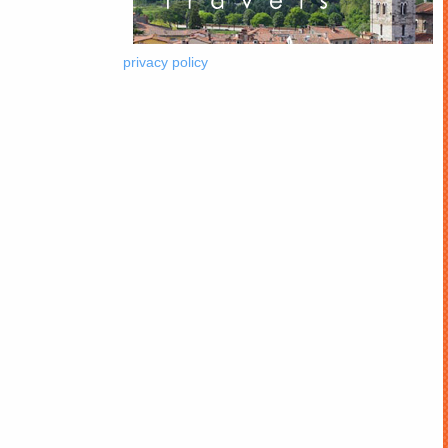
privacy policy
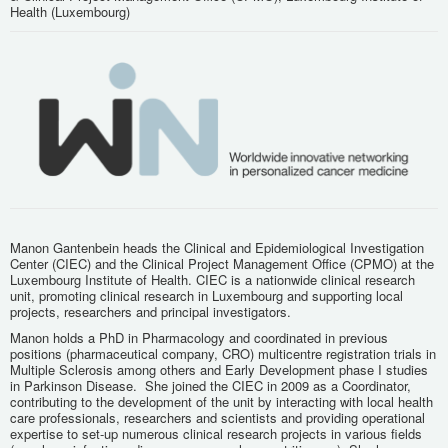
Health (Luxembourg)
Manon Gantenbein heads the Clinical and Epidemiological Investigation
Center (CIEC) and the Clinical Project Management Office (CPMO) at the
Luxembourg Institute of Health. CIEC is a nationwide clinical research
unit, promoting clinical research in Luxembourg and supporting local
projects, researchers and principal investigators.
Manon holds a PhD in Pharmacology and coordinated in previous
positions (pharmaceutical company, CRO) multicentre registration trials in
Multiple Sclerosis among others and Early Development phase I studies
in Parkinson Disease. She joined the CIEC in 2009 as a Coordinator,
contributing to the development of the unit by interacting with local health
care professionals, researchers and scientists and providing operational
expertise to set-up numerous clinical research projects in various fields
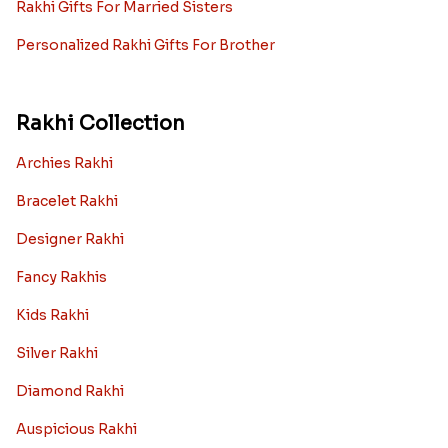
Rakhi Gifts For Married Sisters
Personalized Rakhi Gifts For Brother
Rakhi Collection
Archies Rakhi
Bracelet Rakhi
Designer Rakhi
Fancy Rakhis
Kids Rakhi
Silver Rakhi
Diamond Rakhi
Auspicious Rakhi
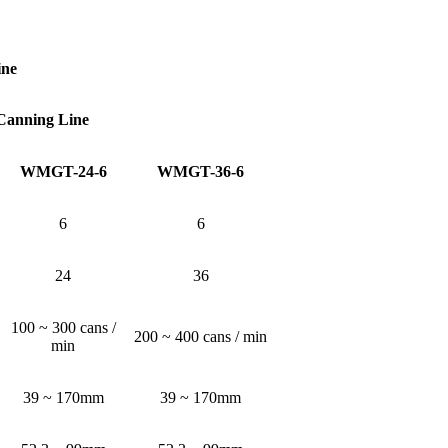
ine
 Canning Line
WMGT-24-6
WMGT-36-6
6
6
24
36
100 ~ 300 cans /
200 ~ 400 cans / min
min
39 ~ 170mm
39 ~ 170mm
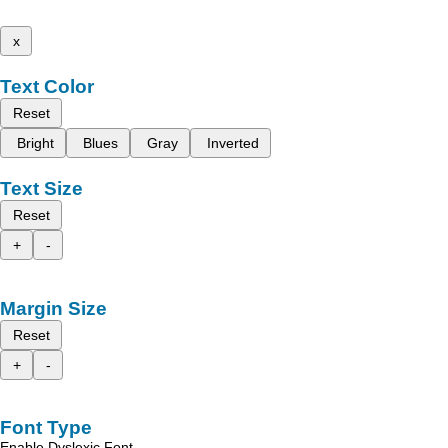
x
Text Color
Reset
Bright
Blues
Gray
Inverted
Text Size
Reset
+
-
Margin Size
Reset
+
-
Font Type
Enable Dyslexic Font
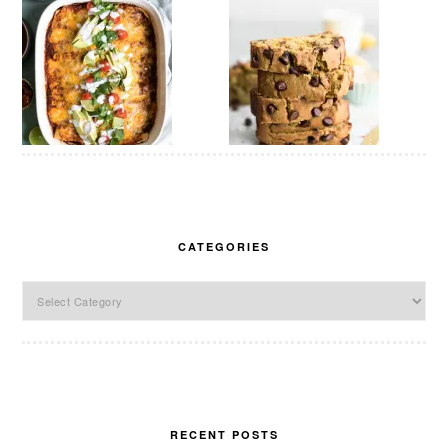
CATEGORIES
Categories
RECENT POSTS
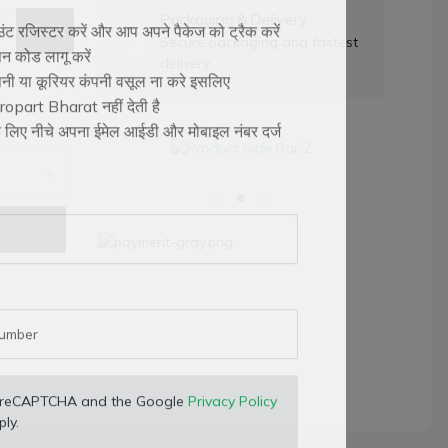
Packaging & Delivery
Check
Secure packaging and fastest
ट रजिस्टर करें और आप अपने पैकेज को ट्रैक करें
delivery
न कोड लागू करें
ंपनी या कूरियर कंपनी वसूल ना करे इसलिए
opart Bharat नहीं देती है
के लिए नीचे अपना ईमेल आईडी और मोबाइल नंबर दर्ज
 by reCAPTCHA and the Google
Privacy Policy
ly.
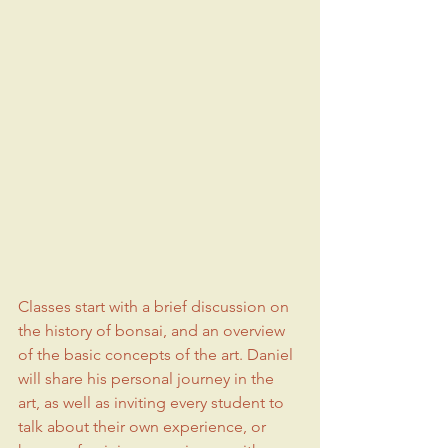
Classes start with a brief discussion on 
the history of bonsai, and an overview 
of the basic concepts of the art. Daniel 
will share his personal journey in the 
art, as well as inviting every student to 
talk about their own experience, or 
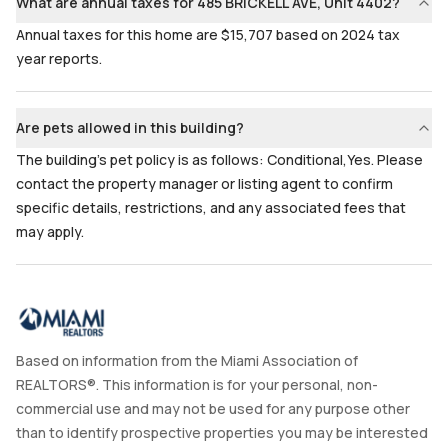
What are annual taxes for 485 BRICKELL AVE, Unit 4402?
Annual taxes for this home are $15,707 based on 2024 tax
year reports.
Are pets allowed in this building?
The building's pet policy is as follows: Conditional,Yes. Please
contact the property manager or listing agent to confirm
specific details, restrictions, and any associated fees that
may apply.
Based on information from the Miami Association of
REALTORS®. This information is for your personal, non-
commercial use and may not be used for any purpose other
than to identify prospective properties you may be interested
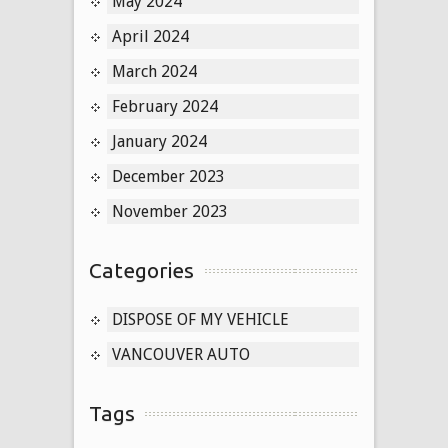
May 2024
April 2024
March 2024
February 2024
January 2024
December 2023
November 2023
Categories
DISPOSE OF MY VEHICLE
VANCOUVER AUTO
Tags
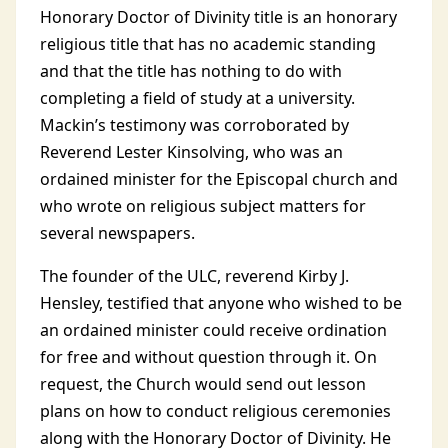
Honorary Doctor of Divinity title is an honorary
religious title that has no academic standing
and that the title has nothing to do with
completing a field of study at a university.
Mackin’s testimony was corroborated by
Reverend Lester Kinsolving, who was an
ordained minister for the Episcopal church and
who wrote on religious subject matters for
several newspapers.
The founder of the ULC, reverend Kirby J.
Hensley, testified that anyone who wished to be
an ordained minister could receive ordination
for free and without question through it. On
request, the Church would send out lesson
plans on how to conduct religious ceremonies
along with the Honorary Doctor of Divinity. He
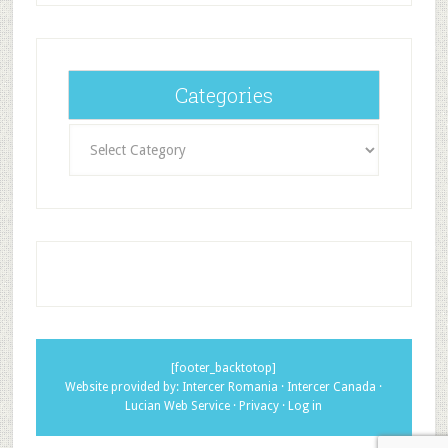
Categories
Categories
[footer_backtotop]
Website provided by:
Intercer Romania
·
Intercer Canada
·
Lucian Web Service
·
Privacy
·
Log in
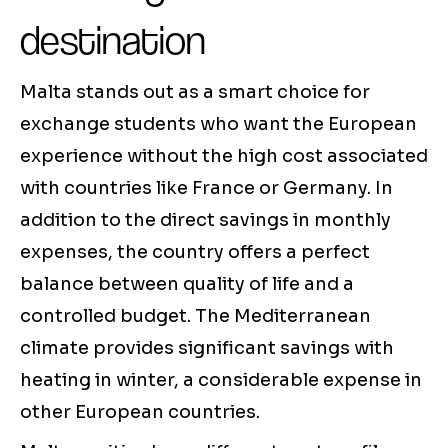
destination
Malta stands out as a smart choice for
exchange students who want the European
experience without the high cost associated
with countries like France or Germany. In
addition to the direct savings in monthly
expenses, the country offers a perfect
balance between quality of life and a
controlled budget. The Mediterranean
climate provides significant savings with
heating in winter, a considerable expense in
other European countries.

◆ Activity: Give only a number, namely how many lines in the entries above hold the word "projects".

◆ Your response: 2